Clinical judgment and evidence-based practice are often presented as separate concepts, but in reality they depend on each other. Evidence-based practice draws on research findings, typically from large studies, to establish what generally works best for a given condition. Clinical judgment is what allows a clinician to apply that general evidence to one specific patient whose circumstances may not match the study population.

This distinction matters because treatments shown to be effective in controlled trials don’t always translate directly to routine clinical practice. A patient may have multiple conditions, unusual genetics, or personal preferences that make the textbook recommendation a poor fit. Clinical judgment fills that gap. It’s especially important when treating new illnesses with limited data, when making predictions about an individual’s prognosis, or when a patient’s symptom pattern doesn’t fit neatly into established categories. Experienced clinicians draw on both formal evidence and the tacit knowledge they’ve built through years of practice, and the best decisions come from integrating the two.

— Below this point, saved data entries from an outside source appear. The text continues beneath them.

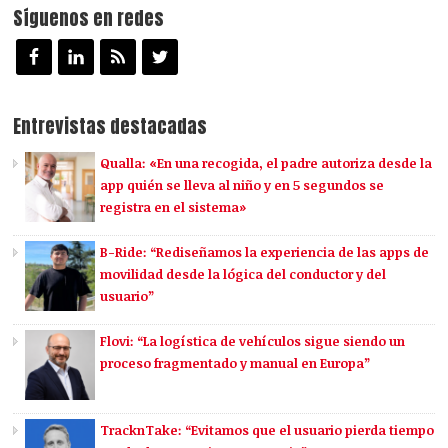
Síguenos en redes
Entrevistas destacadas
Qualla: «En una recogida, el padre autoriza desde la
app quién se lleva al niño y en 5 segundos se
registra en el sistema»
B-Ride: “Rediseñamos la experiencia de las apps de
movilidad desde la lógica del conductor y del
usuario”
Flovi: “La logística de vehículos sigue siendo un
proceso fragmentado y manual en Europa”
TracknTake: “Evitamos que el usuario pierda tiempo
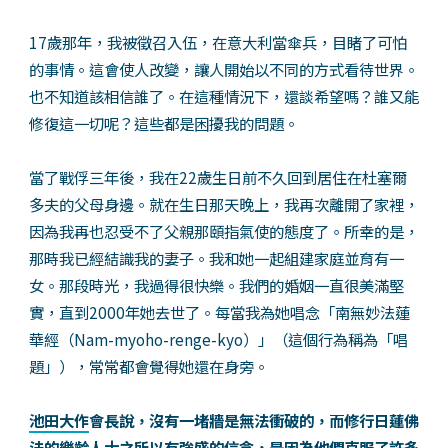
17歲那年，我被徵召入伍，在意大利當傘兵，目睹了可怕
的事情。這會使人改變，讓人開始以不同的方式看待世界。
也不知道該相信誰了。在這種情況下，還談希望嗎？誰又能
修復這一切呢？這些都是困擾我的問題。
當了戰俘三年後，我在22歲生日前不久回到居住在杜塞爾
多夫的父母身邊。就在生日那天晚上，我再次離開了家裡，
因為我再也忍受不了父親那頤指氣使的態度了。所幸的是，
那時我已經結識我的妻子。我和她一起組建家庭並育有一
女。那段時光，我過得很快樂。我們的婚姻一直很美滿堅
實，直到2000年她去世了。每當我為她唱念「南無妙法蓮
華經（Nam-myoho-renge-kyo）」（這個行為稱為「唱
題」），常常都會覺得她還在身旁。
池田大作
會長說，沒有一堵牆是無法衝破的，而修行日蓮佛
法的樂齡人士之所以有強盛的信念，是因為他們克服了許多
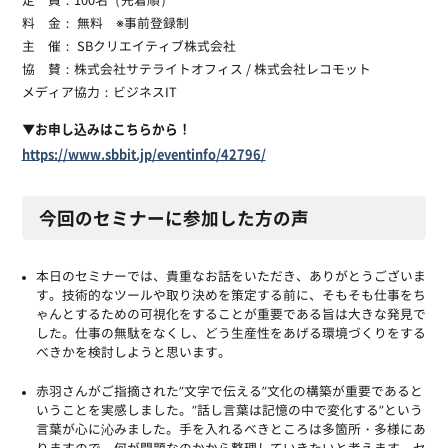
定 員：100名（先着順）
料 金： 無料 ※事前登録制
主 催： SBクリエイティブ株式会社
協 賛：株式会社サテライトオフィス / 株式会社レコモット
メディア協力：ビジネスIT
▼お申し込みはこちらから！
https://www.sbbit.jp/eventinfo/42796/
今回のセミナーに参加した方の声
本日のセミナーでは、貴重なお話をいただき、ありがとうございま
す。技術的なツールや取り決めを策定する前に、そもそも仕事をち
ゃんとするための可視化をすることが重要である旨は大きな発見で
した。仕事の無駄をなくし、どう生産性をあげる環境づくりをする
べきかを検討しようと思います。
赤羽さんがご指摘された”文字で伝える”文化の構築が重要であると
いうことを実感しました。”話し言葉は記憶の中で変化する”という
言葉が心に沁みました。手を入れるべきところは多箇所・多様にあ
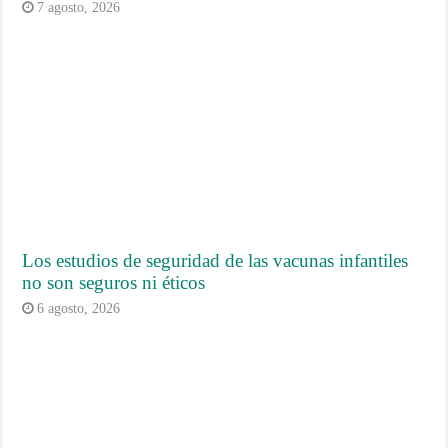
7 agosto, 2026
Los estudios de seguridad de las vacunas infantiles
no son seguros ni éticos
6 agosto, 2026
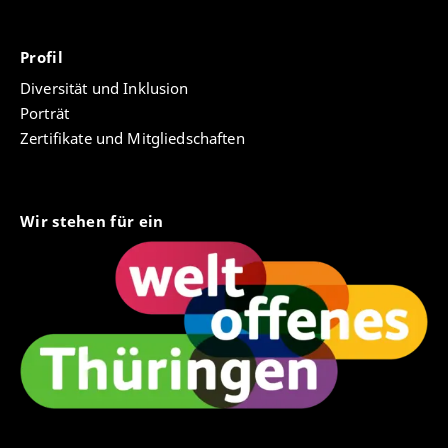
Profil
Diversität und Inklusion
Porträt
Zertifikate und Mitgliedschaften
Wir stehen für ein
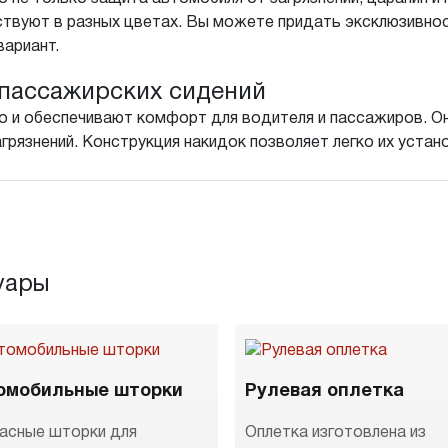
твуют в разных цветах. Вы можете придать эксклюзивнос
вариант.
пассажирских сидений
о и обеспечивают комфорт для водителя и пассажиров. Он
агрязнений. Конструкция накидок позволяет легко их устан
уары
омобильные шторки
Рулевая оплетка
асные шторки для
Оплетка изготовлена из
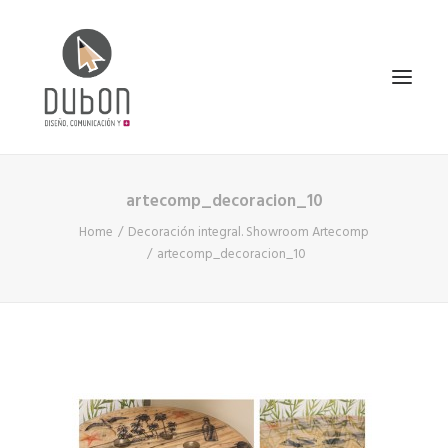
artecomp_decoracion_10
INICIO
Home
Decoración integral. Showroom Artecomp
NOTICIAS
artecomp_decoracion_10
CONÓCENOS
SERVICIOS
PROYECTOS
CONTACTO
SEARCH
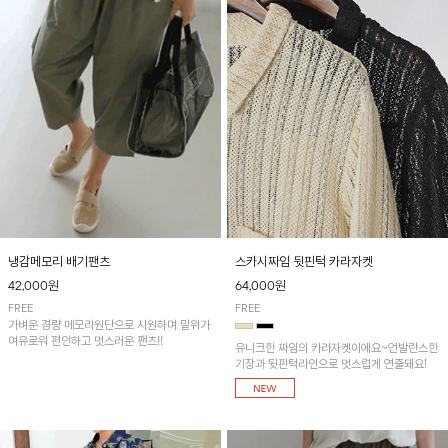
냉감메모리 배기팬츠
스카시짜임 뒷핀턱 카라자켓
42,000원
64,000원
FREE
FREE
가벼운 경량 메모리원단으로 시원하며 밑위가
여유로워 편안하고 멋스러운 팬츠!!
유니크한 짜임의 카라자켓이에요~언발란스한
기장과 뒷핀턱라인으로 멋스럽게 연출돼요!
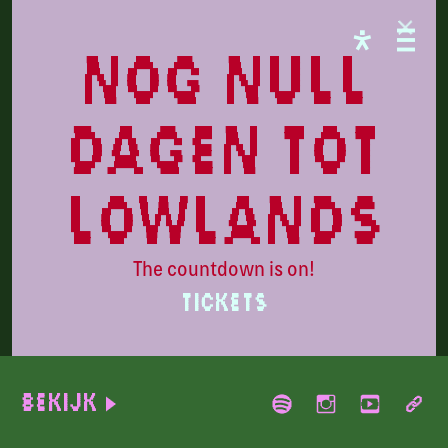
FREE STATE
nog null
dagen tot
lowlands
The countdown is on!
TICKETS
Clipse
Bekijk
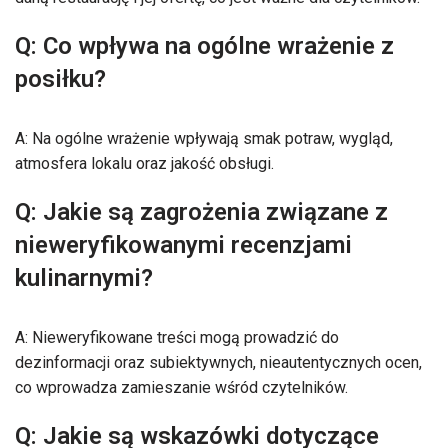
Q: Co wpływa na ogólne wrażenie z
posiłku?
A: Na ogólne wrażenie wpływają smak potraw, wygląd,
atmosfera lokalu oraz jakość obsługi.
Q: Jakie są zagrożenia związane z
nieweryfikowanymi recenzjami
kulinarnymi?
A: Nieweryfikowane treści mogą prowadzić do
dezinformacji oraz subiektywnych, nieautentycznych ocen,
co wprowadza zamieszanie wśród czytelników.
Q: Jakie są wskazówki dotyczące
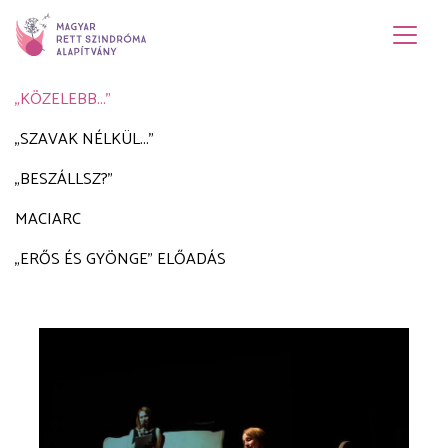
„KÖZELEBB...”
„SZAVAK NÉLKÜL...”
„BESZÁLLSZ?”
MACIARC
„ERŐS ÉS GYÖNGE” ELŐADÁS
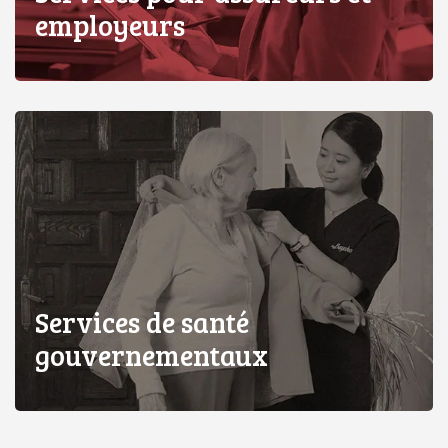
employeurs
Services de santé
gouvernementaux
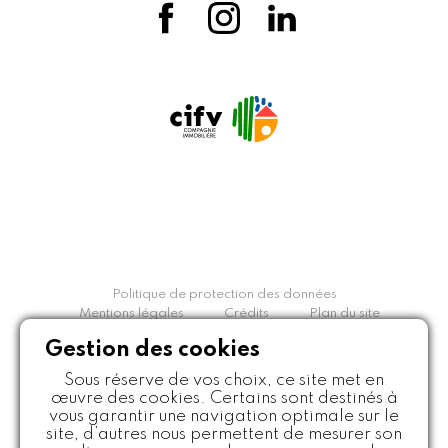
Politique de protection des données
Mentions légales
Crédits
Plan du site
Gestion des cookies
© JBM Maisons Individuelles
Sous réserve de vos choix, ce site met en
Créateur et constructeur de maisons individuelles Loire et
œuvre des cookies. Certains sont destinés à
Haute-Loire - Tous droits réservés
vous garantir une navigation optimale sur le
site, d’autres nous permettent de mesurer son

How Technology Supports Clinical Judgment

Artificial intelligence is increasingly being built into clinical decision support systems to complement human judgment rather than replace it. These tools analyze complex datasets, including genetic profiles, medical histories, imaging, and treatment outcomes, to help clinicians spot patterns they might miss on their own. AI models have shown strong performance in analyzing medical images like X-rays and MRIs, flagging potential diagnoses for a clinician to confirm or rule out. Natural language processing can extract useful information from unstructured notes in electronic health records, giving clinicians a more complete picture of a patient’s history.

Predictive modeling is another growing application, identifying patients at high risk of developing specific conditions before symptoms appear. None of these tools make the final call. They surface information and probabilities. The clinician still exercises judgment about whether those outputs apply to the patient in front of them, a task that requires exactly the kind of context-sensitive reasoning that defines clinical judgment in the first place.